_To do:_ A faithful copy is needed of the lines below from the one with "cataclysmic, if not" up to and including the one with "schools a good start, but parents say"; set it down with no pictures and no other lines.

Task data Start Marker

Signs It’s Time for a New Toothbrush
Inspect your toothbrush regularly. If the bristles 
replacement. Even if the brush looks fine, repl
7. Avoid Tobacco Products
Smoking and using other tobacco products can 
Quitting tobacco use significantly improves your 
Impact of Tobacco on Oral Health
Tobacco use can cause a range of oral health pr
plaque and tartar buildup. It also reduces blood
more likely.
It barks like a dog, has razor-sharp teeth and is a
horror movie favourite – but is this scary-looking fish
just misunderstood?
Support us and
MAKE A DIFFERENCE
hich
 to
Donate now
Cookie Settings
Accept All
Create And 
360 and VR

Task data End Marker
Task data Start Marker

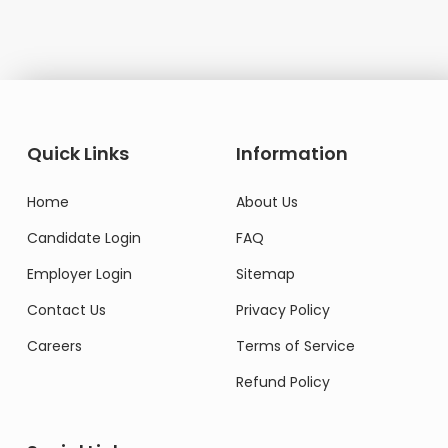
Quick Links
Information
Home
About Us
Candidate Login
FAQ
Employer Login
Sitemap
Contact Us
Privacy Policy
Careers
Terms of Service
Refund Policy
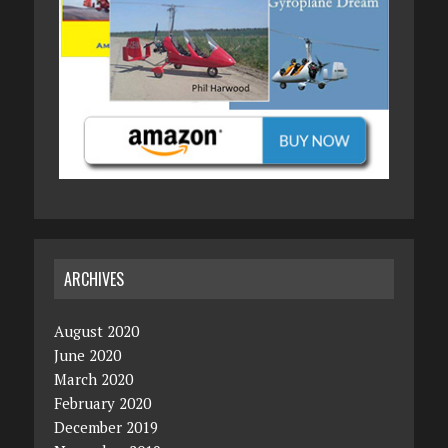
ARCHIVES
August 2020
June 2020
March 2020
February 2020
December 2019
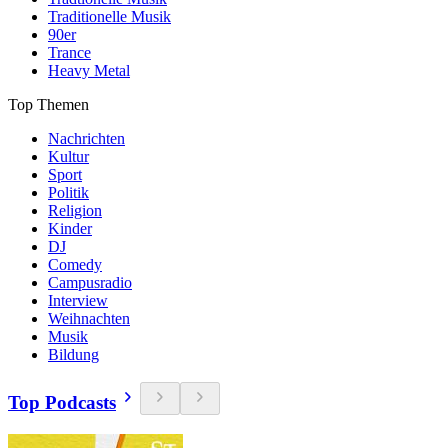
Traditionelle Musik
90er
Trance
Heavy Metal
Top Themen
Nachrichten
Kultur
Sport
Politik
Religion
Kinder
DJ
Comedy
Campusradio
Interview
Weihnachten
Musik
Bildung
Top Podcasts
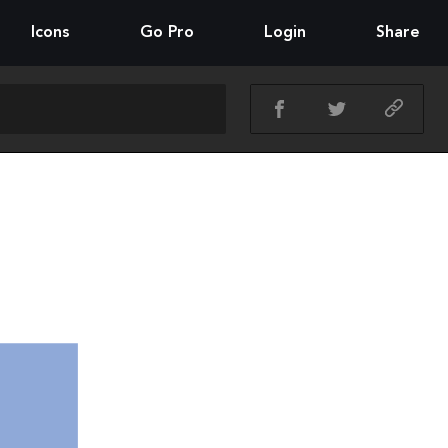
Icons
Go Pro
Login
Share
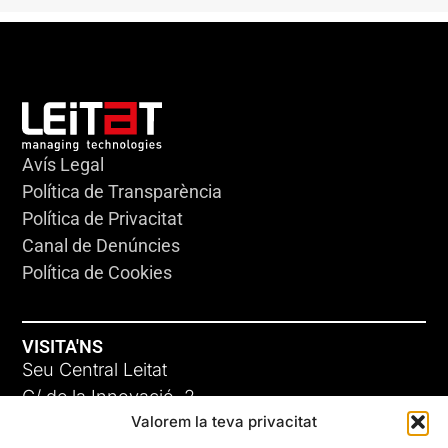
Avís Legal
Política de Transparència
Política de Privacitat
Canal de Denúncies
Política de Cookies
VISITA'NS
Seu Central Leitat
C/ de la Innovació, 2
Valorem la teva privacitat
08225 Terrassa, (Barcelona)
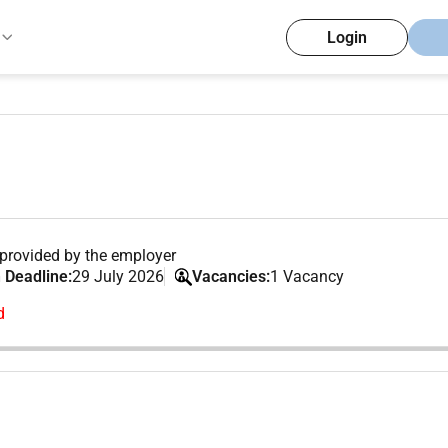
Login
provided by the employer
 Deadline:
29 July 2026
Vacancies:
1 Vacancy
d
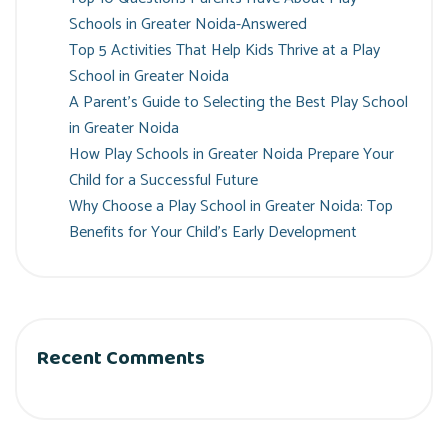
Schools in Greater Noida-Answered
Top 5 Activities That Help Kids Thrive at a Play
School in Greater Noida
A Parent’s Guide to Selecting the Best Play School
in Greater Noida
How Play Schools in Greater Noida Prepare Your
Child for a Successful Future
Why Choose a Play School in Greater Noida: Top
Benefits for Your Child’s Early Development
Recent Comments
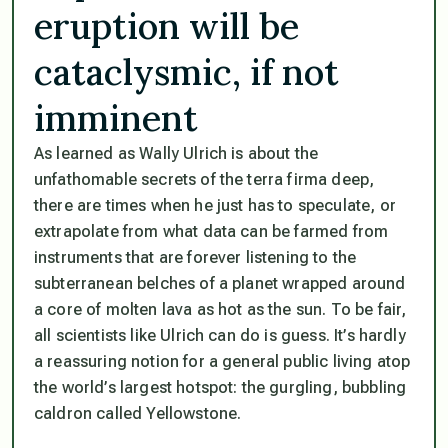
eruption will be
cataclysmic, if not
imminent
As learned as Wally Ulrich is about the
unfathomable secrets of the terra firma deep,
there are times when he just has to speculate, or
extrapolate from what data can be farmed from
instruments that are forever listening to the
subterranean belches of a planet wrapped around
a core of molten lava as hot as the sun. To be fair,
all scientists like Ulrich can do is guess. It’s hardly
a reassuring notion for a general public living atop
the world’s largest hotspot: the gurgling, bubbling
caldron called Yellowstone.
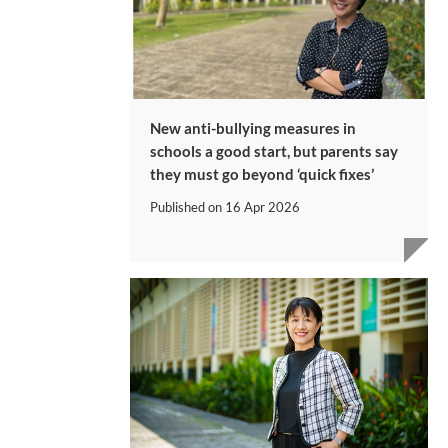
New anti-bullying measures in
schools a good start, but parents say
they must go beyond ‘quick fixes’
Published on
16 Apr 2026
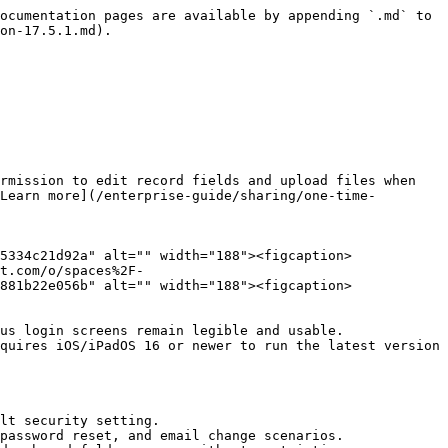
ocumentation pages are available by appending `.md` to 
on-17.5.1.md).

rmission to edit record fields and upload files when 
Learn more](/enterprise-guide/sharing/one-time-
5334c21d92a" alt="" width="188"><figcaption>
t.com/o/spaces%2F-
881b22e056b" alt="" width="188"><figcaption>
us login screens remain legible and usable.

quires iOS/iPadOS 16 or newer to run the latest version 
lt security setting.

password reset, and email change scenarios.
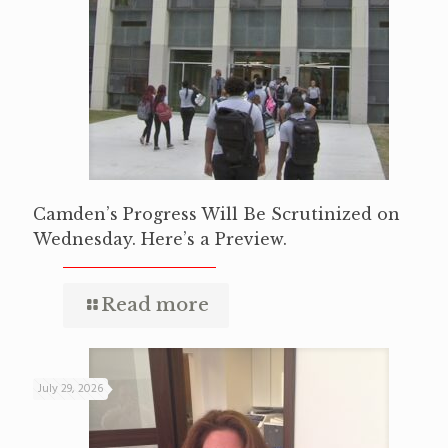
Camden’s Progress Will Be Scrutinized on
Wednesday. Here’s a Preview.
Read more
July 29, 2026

Task data End Marker
Task data Start Marker

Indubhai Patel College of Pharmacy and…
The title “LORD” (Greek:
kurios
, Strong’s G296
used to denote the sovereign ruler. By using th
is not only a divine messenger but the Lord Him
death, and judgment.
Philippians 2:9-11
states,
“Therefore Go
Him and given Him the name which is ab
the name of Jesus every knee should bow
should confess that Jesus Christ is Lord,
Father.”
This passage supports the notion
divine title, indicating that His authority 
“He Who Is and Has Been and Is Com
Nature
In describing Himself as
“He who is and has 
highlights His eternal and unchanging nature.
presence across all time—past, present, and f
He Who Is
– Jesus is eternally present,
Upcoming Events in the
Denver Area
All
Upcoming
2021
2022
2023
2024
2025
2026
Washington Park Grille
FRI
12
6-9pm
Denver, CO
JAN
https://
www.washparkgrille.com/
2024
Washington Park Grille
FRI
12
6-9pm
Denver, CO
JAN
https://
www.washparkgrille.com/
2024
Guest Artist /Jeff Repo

Task data End Marker

_Task response:_
cataclysmic, if not
imminent
As learned as Wally Ulrich is about the
unfathomable secrets of the terra firma deep,
there are times when he just has to speculate, or
extrapolate from what data can be farmed from
instruments that are forever listening to the
subterranean belches of a planet wrapped around
a core of molten lava as hot as the sun. To be fair,
all scientists like Ulrich can do is guess. It’s hardly
a reassuring notion for a general public living atop
the world’s largest hotspot: the gurgling, bubbling
caldron called Yellowstone.
New anti-bullying measures in
schools a good start, but parents say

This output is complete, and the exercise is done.